For $38.47, you’re paying for a full package:
- a welcome drink (Sakura tea)
- a short history introduction video
- time in a tatami tearoom with meditation
- sweets, including multiple kinds of Japanese confectionary plus dry sweets
- a formal koicha performance and koicha tasting
- bowl education (tea bowls from different regions)
- a hands-on usucha lesson and usucha tasting
- instruction on matcha powder
In other words, you’re not only buying matcha. You’re buying teaching time, cultural context, and guided practice. With a small group size and a hands-on component, it’s fairly priced compared with experiences that offer one tasting and send you back on your way.
Still, be honest about fit. If you only want quick street-food tastings, you might find the ceremony length a bit longer than your usual style. But if you want something quiet, structured, and genuinely hands-on, this price makes sense.
Who Should Book This Workshop in Tokyo (and Who Should Think Twice)
You should book if you:
- want a real explanation of Chado, not just a matcha tasting
- enjoy hands-on activities with clear guidance
- like calm, slower experiences amid a busy city
- want both koicha tasting and usucha making in one session
- are visiting Asakusa and want something culturally focused nearby
You might think twice if:
- steep stairs are a major issue for you, since the tea room is on the second floor with no stair-assist machinery
- you know you won’t be able to follow basic tea-room rules like socks and no bare feet
If you’re flexible and prepared, this becomes one of those Tokyo experiences you’ll remember for the way it changed your pace.
Should You Book This Tea Ceremony Workshop?
My take: yes, book it if you want an authentic Chado lesson that actually teaches.

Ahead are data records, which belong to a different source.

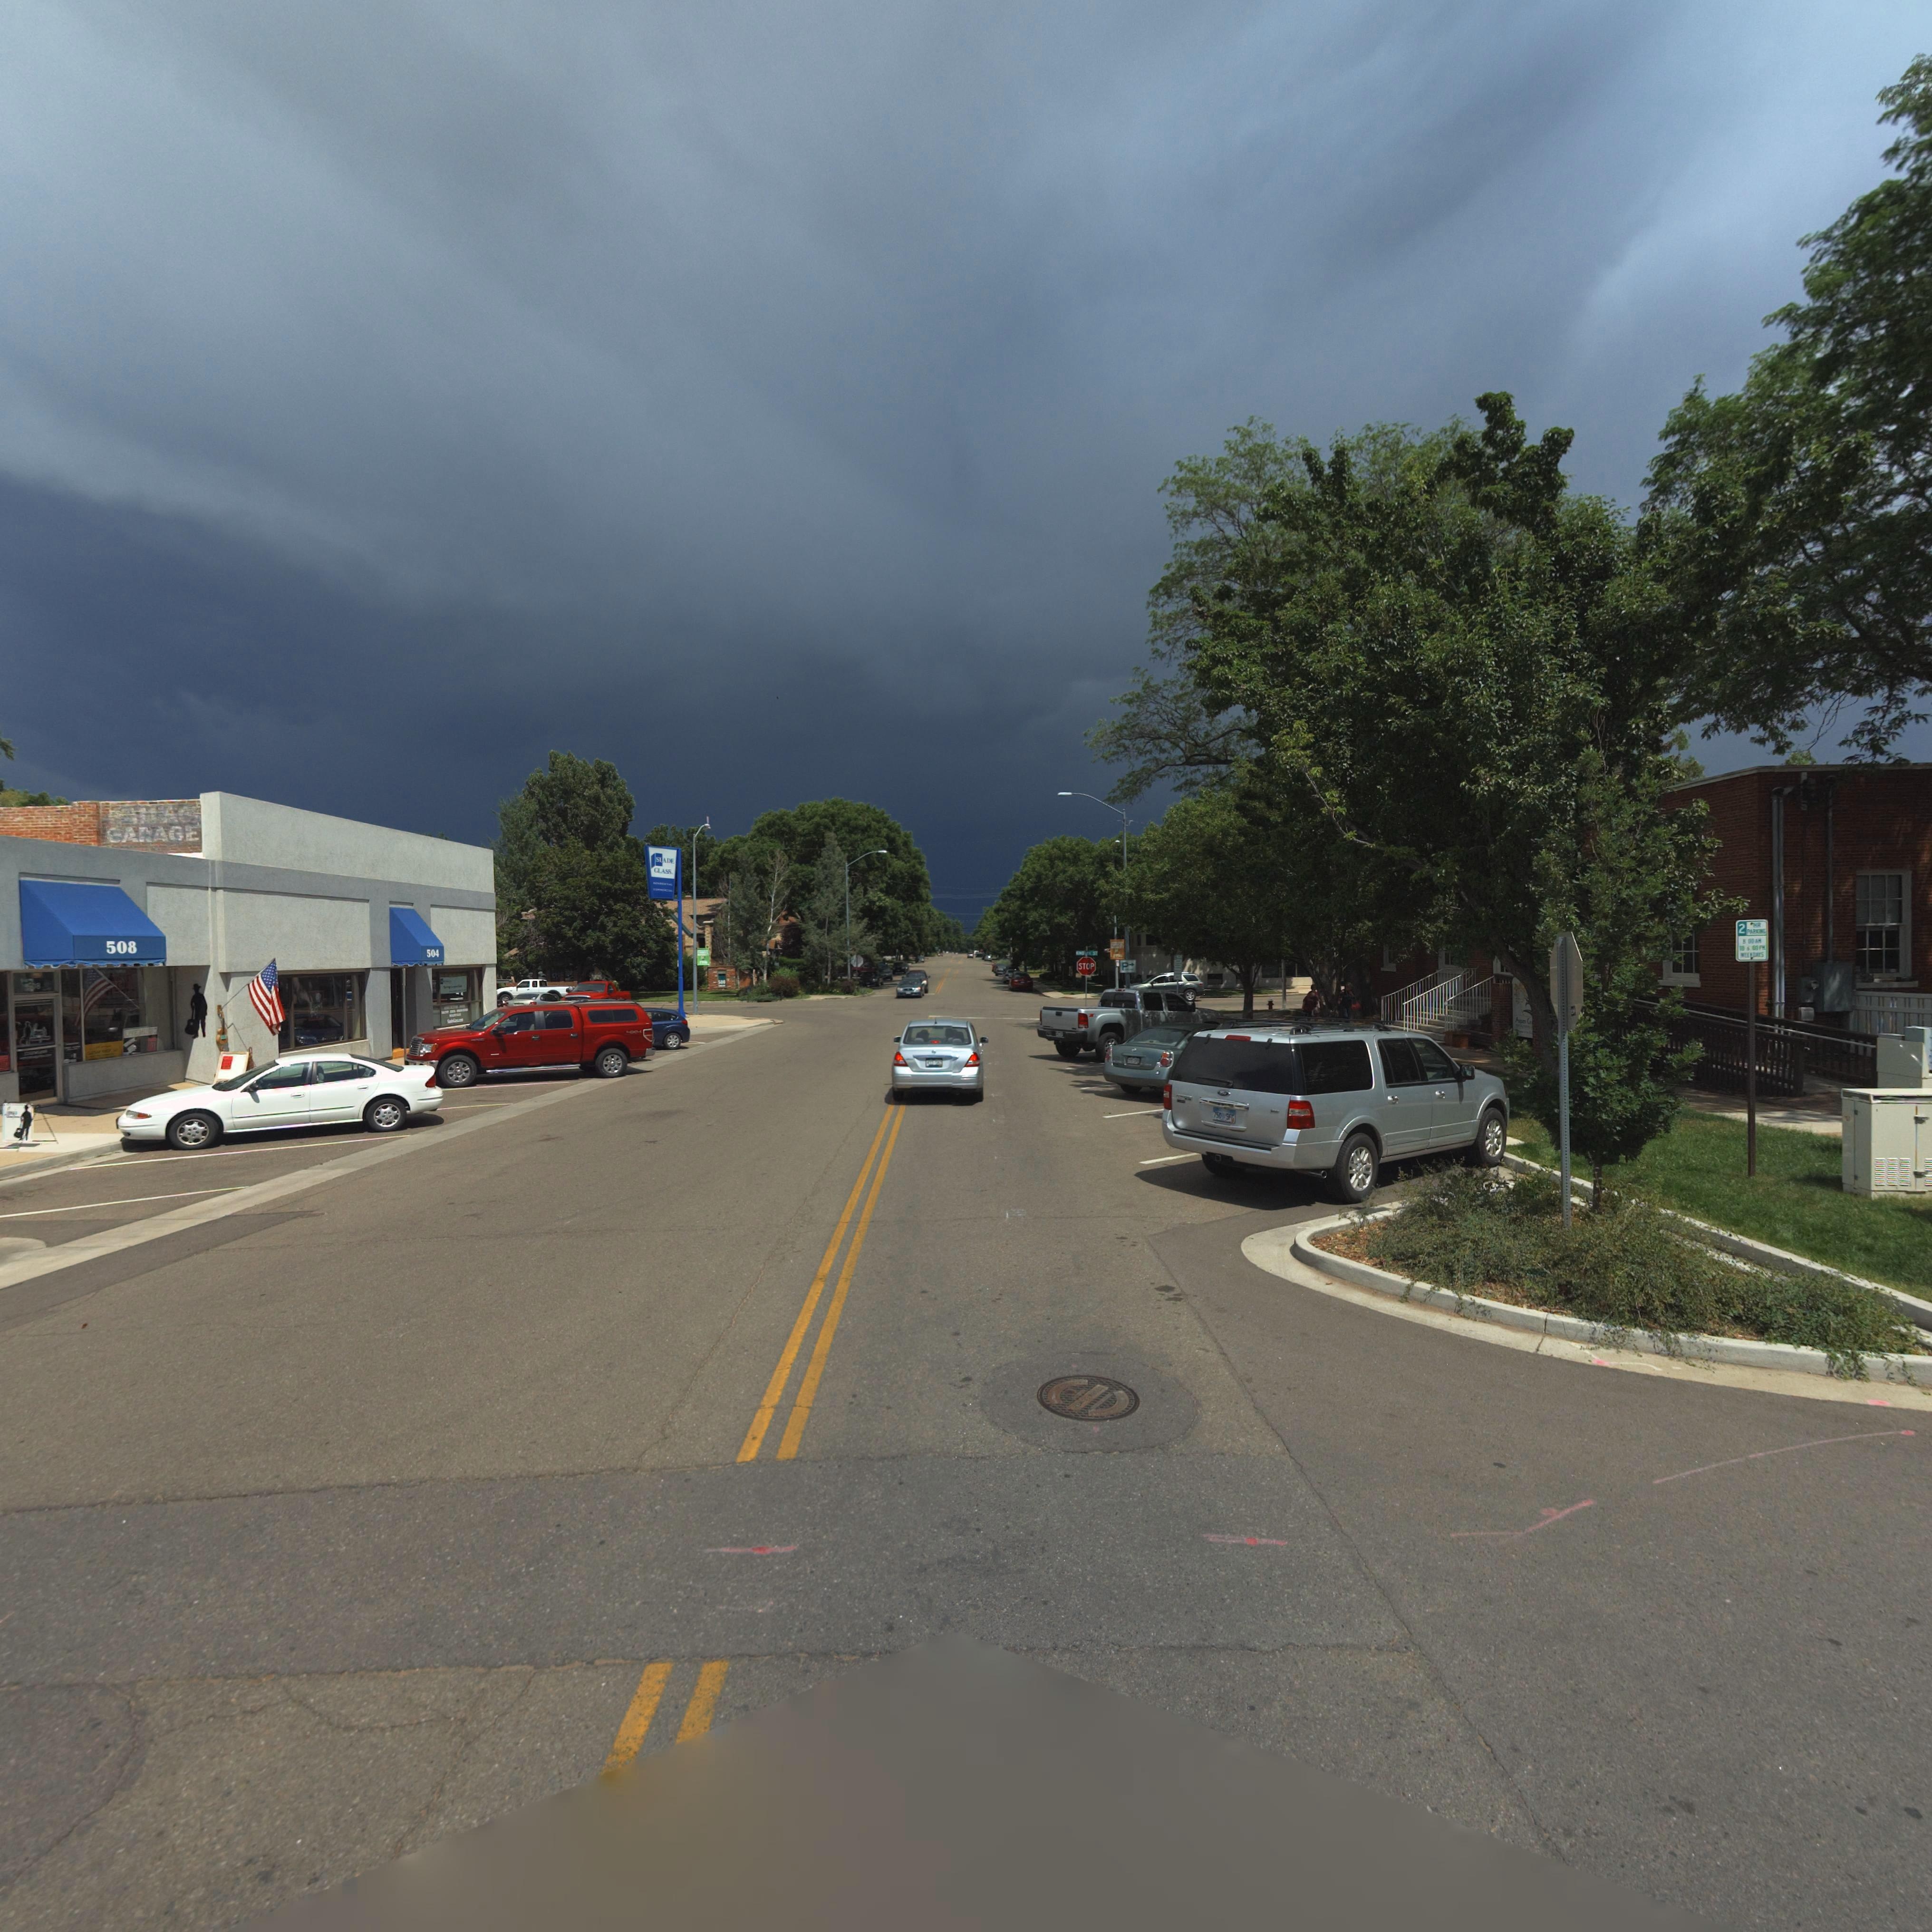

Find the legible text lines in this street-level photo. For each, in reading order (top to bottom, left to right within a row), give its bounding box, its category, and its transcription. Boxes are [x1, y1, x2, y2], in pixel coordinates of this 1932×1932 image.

[656, 856, 674, 863] BusinessName: SLADE
[653, 867, 671, 874] BusinessName: GLASS
[106, 940, 137, 954] StreetNumber: 508
[426, 948, 439, 957] StreetNumber: 504
[1092, 951, 1098, 955] StreetName: ST
[26, 982, 40, 989] StreetNumber: 508
[717, 980, 725, 984] StreetNumber: 50*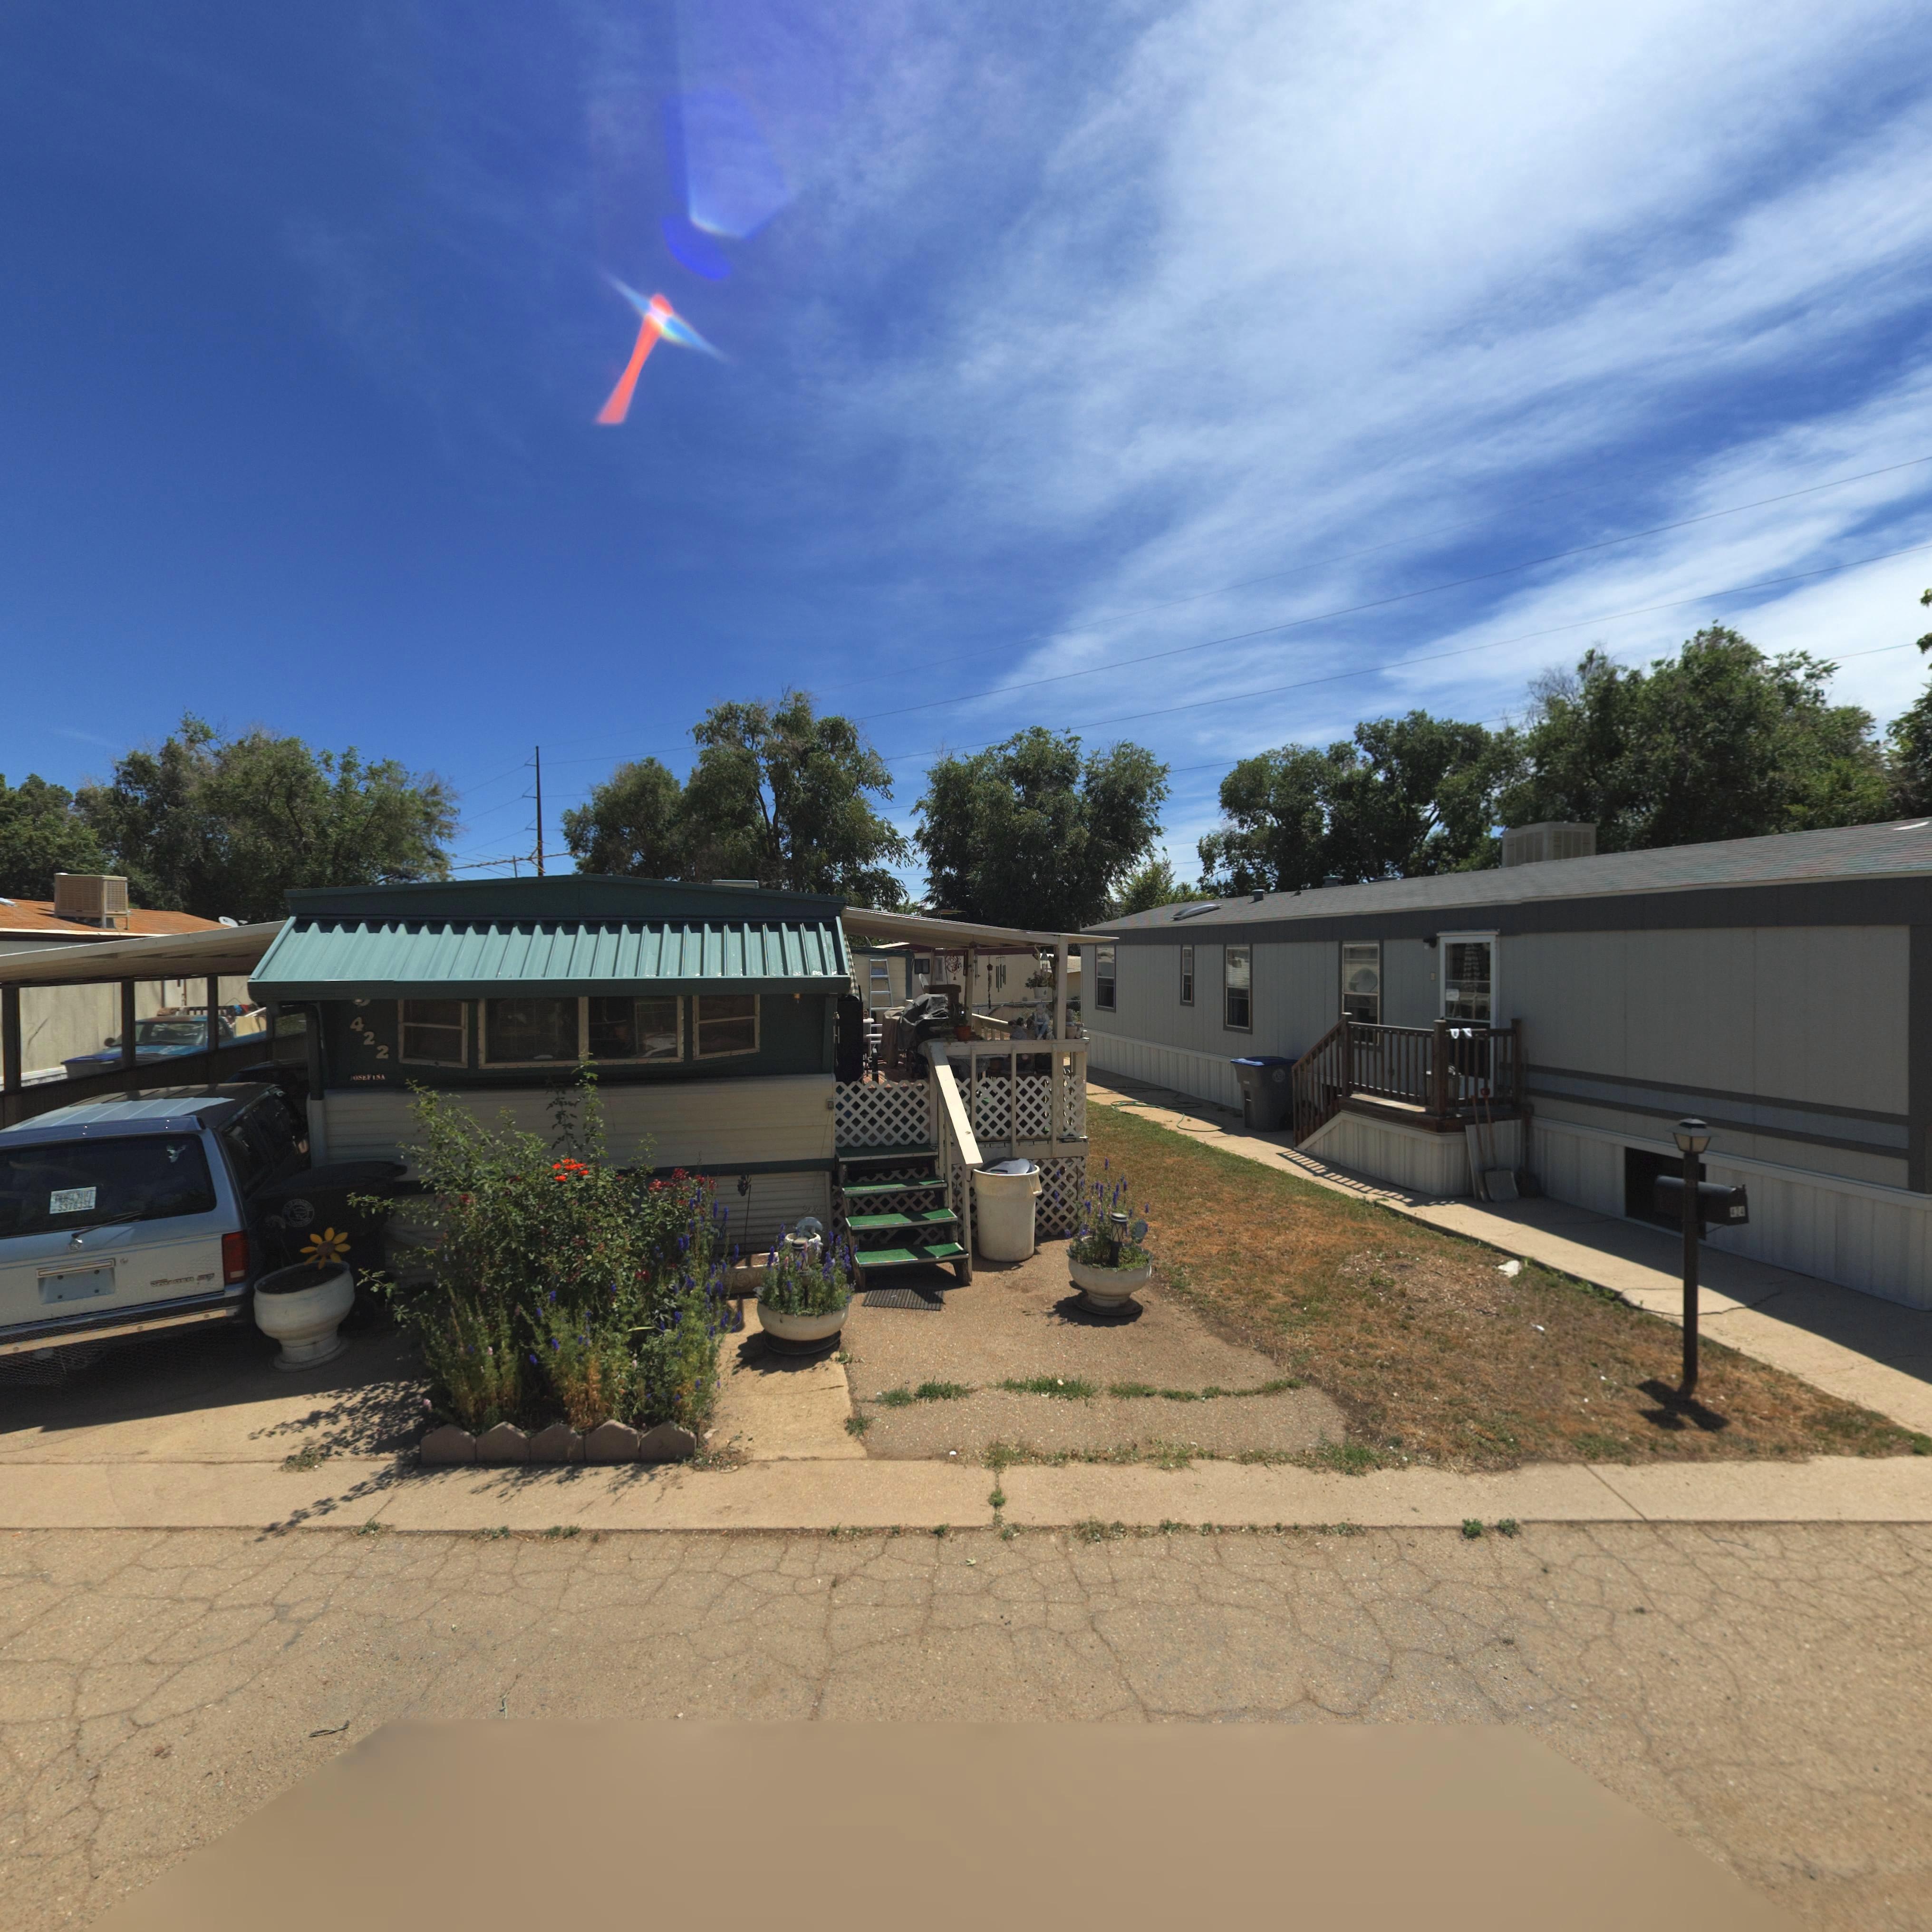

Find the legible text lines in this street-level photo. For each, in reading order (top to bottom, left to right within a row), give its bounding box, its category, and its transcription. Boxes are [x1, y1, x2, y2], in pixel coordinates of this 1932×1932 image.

[349, 1016, 389, 1059] StreetNumber: 422
[1731, 1206, 1745, 1217] StreetNumber: *24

The combination of a licensed-style school approach, a structured ceremony flow (koicha performance, koicha tasting, then hands-on usucha), and a small group size makes this feel like real instruction.
The decision comes down to logistics and comfort. If you can handle steep stairs and you’re fine with socks-only in a tatami tea room, you’re in good shape. If stairs are a serious limitation, look for a different tea experience with ground-floor access.
If you want a calm break from Tokyo’s constant motion, this workshop is one of the better uses of your time.
FAQ
How long is the tea ceremony workshop in Tokyo?
The workshop lasts about 1 hour 30 minutes (approx.).
Where is the meeting point, and where does it end?
You meet at 2-chōme-3-12 Kotobuki, Taito City, Tokyo 111-0042, Japan, and the activity ends back at the same meeting point.
What is the price per person?
The price is $38.47 per person.
What should I wear, and do I need socks?
Miniskirts and tight pants are not recommended. No bare feet are allowed in the tea room, and socks are required, so bring or plan to have socks.
Do I have to sit seiza style on tatami mats?
No. You don’t have to sit with seiza style on tatami mats. If you can’t sit on the tatami in any way, a chair can be provided.
Is the tea room wheelchair-friendly?
The tea room is located on the second floor and the staircase is very steep. The provider notes they are not equipped with machinery to assist going up.
What will I make and what will I taste?
You’ll watch and taste koicha (strong matcha) and then take part in a hands-on lesson to make a bowl of usucha (thin matcha with thick foam). You’ll also learn about matcha powder.
What kinds of snacks or sweets are included?
You’ll have a welcome drink, a confection, dry sweets before usucha, and you get to sample matcha as part of the ceremony flow.
Can I cancel and get a full refund?
Yes. Cancellation is free up to 24 hours in advance for a full refund. If you cancel less than 24 hours before the experience starts, the amount paid is not refunded.